Trecho para leitura:
Diferentemente da educação do passado, a escola contemporânea precisa articular diversos espaços para garantir a aprendizagem de seus alunos. Além de expandir o potencial criativo de crianças e jovens e criar laços com as famílias, as instituições de ensino do século 21 têm a tarefa de abrir suas portas e estabelecer parcerias e vínculos com as comunidades onde estão inseridas. Ou seja, a criança que entra na escola hoje não pode encontrar a mesma estrutura pedagógica de quando estudaram seus avós.
Esses são os desafios que Maria do Pilar Lacerda, diretora da Fundação SM e ex-secretária de Educação Básica do Ministério da Educação (MEC), cargo que exerceu entre 2007 e 2012, enxerga para o futuro da educação brasileira. Pilar participou da formulação do programa Escola Integrada, para o ensino fundamental de Belo Horizonte, que desde 2006 estende as oportunidades de aprendizagem para além da sala de aula, apropriando-se dos equipamentos urbanos disponíveis e aproveitando o potencial educativo existente no entorno das escolas.
Ela afirma que, durante a formulação do programa, foram necessárias conversas com diferentes setores da sociedade para estabelecer quais eram os consensos em torno da proposta. Em diálogo com outras secretarias, decidiu-se pela ampliação do tempo na escola, a criação de um professor comunitário e aproximação de empresas de transporte e obras com a escola. “Também havia dissensos, que eram sobre a participação de estagiários e de agentes comunitários. Havia resistência do sindicato dos professores, que era contrário a ter outros profissionais que não fossem docentes. Isso foi resolvido com muito diálogo”, declara Pilar.
Em entrevista, Pilar falou sobre a importância de termos uma educação integral – que vá além do aumento da jornada escolar. “O que nos inspira e provoca mais debates é pensar em uma educação integral mais contemporânea, com cheiro de século 21, que articule diversos espaços possíveis para efetuar a aprendizagem.”

Dados fornecidos:
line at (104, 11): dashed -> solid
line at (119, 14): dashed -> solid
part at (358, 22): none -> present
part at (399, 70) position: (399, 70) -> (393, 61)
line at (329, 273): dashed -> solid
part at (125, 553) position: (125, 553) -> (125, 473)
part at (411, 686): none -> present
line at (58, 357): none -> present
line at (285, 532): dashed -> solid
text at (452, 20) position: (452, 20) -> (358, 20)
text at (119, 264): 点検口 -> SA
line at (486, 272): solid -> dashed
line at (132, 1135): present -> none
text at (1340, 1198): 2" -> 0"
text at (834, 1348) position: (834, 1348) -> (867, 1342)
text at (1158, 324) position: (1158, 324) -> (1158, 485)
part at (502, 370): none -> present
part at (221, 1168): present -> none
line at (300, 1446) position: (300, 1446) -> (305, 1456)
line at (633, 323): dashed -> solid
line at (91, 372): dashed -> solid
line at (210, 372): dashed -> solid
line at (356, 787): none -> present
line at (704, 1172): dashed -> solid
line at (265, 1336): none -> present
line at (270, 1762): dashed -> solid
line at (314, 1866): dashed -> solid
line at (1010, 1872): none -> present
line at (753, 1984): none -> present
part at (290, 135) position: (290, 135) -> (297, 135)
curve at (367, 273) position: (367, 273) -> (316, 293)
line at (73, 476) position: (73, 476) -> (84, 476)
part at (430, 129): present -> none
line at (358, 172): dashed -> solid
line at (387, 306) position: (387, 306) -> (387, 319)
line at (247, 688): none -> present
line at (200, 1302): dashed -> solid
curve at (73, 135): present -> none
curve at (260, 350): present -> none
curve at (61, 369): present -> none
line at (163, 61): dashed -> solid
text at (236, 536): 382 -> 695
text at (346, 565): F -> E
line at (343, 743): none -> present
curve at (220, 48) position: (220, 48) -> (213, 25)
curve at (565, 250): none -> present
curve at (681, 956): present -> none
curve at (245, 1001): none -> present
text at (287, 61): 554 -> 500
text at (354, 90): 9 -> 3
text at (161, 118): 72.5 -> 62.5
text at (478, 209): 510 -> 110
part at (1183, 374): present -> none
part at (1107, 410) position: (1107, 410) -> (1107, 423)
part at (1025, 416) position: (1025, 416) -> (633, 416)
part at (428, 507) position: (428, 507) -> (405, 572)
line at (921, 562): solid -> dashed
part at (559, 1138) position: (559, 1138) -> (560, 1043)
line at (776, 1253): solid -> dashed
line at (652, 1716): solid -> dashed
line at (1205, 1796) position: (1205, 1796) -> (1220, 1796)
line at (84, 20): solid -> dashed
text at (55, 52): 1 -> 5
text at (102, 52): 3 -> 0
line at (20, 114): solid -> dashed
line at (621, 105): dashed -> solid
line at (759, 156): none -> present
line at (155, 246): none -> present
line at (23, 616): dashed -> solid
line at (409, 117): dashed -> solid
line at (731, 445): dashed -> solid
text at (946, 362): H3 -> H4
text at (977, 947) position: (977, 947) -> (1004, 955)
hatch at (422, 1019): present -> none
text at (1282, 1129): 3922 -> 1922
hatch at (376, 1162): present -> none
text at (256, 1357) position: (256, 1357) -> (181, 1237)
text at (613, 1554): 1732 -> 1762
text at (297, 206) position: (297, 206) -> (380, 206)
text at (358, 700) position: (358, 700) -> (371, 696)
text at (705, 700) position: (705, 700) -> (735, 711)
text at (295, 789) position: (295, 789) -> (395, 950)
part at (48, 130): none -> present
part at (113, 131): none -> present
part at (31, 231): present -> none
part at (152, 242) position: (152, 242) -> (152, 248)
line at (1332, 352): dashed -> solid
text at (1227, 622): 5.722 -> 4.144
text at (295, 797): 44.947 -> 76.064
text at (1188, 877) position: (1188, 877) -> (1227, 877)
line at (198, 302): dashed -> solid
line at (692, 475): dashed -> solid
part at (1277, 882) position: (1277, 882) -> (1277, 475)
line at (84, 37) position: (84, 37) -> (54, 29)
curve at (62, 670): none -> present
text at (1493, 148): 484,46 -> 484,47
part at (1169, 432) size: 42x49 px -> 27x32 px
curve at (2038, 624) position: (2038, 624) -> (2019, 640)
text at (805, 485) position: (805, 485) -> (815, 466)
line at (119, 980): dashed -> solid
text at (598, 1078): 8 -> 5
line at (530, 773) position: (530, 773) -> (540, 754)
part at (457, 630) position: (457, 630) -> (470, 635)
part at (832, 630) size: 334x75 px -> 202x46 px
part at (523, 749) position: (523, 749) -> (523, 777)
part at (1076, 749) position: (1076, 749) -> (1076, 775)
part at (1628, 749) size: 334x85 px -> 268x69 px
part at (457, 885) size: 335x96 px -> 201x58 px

Instruções da tarefa: Transcreva sem alterações a passagem do texto sobre educação integral que começa em "Diferentemente da educação" e vai até "estudaram seus avós.", incluindo essas últimas palavras. Os itens não têm nenhuma relação com esta atividade.

Resposta:
Diferentemente da educação do passado, a escola contemporânea precisa articular diversos espaços para garantir a aprendizagem de seus alunos. Além de expandir o potencial criativo de crianças e jovens e criar laços com as famílias, as instituições de ensino do século 21 têm a tarefa de abrir suas portas e estabelecer parcerias e vínculos com as comunidades onde estão inseridas. Ou seja, a criança que entra na escola hoje não pode encontrar a mesma estrutura pedagógica de quando estudaram seus avós.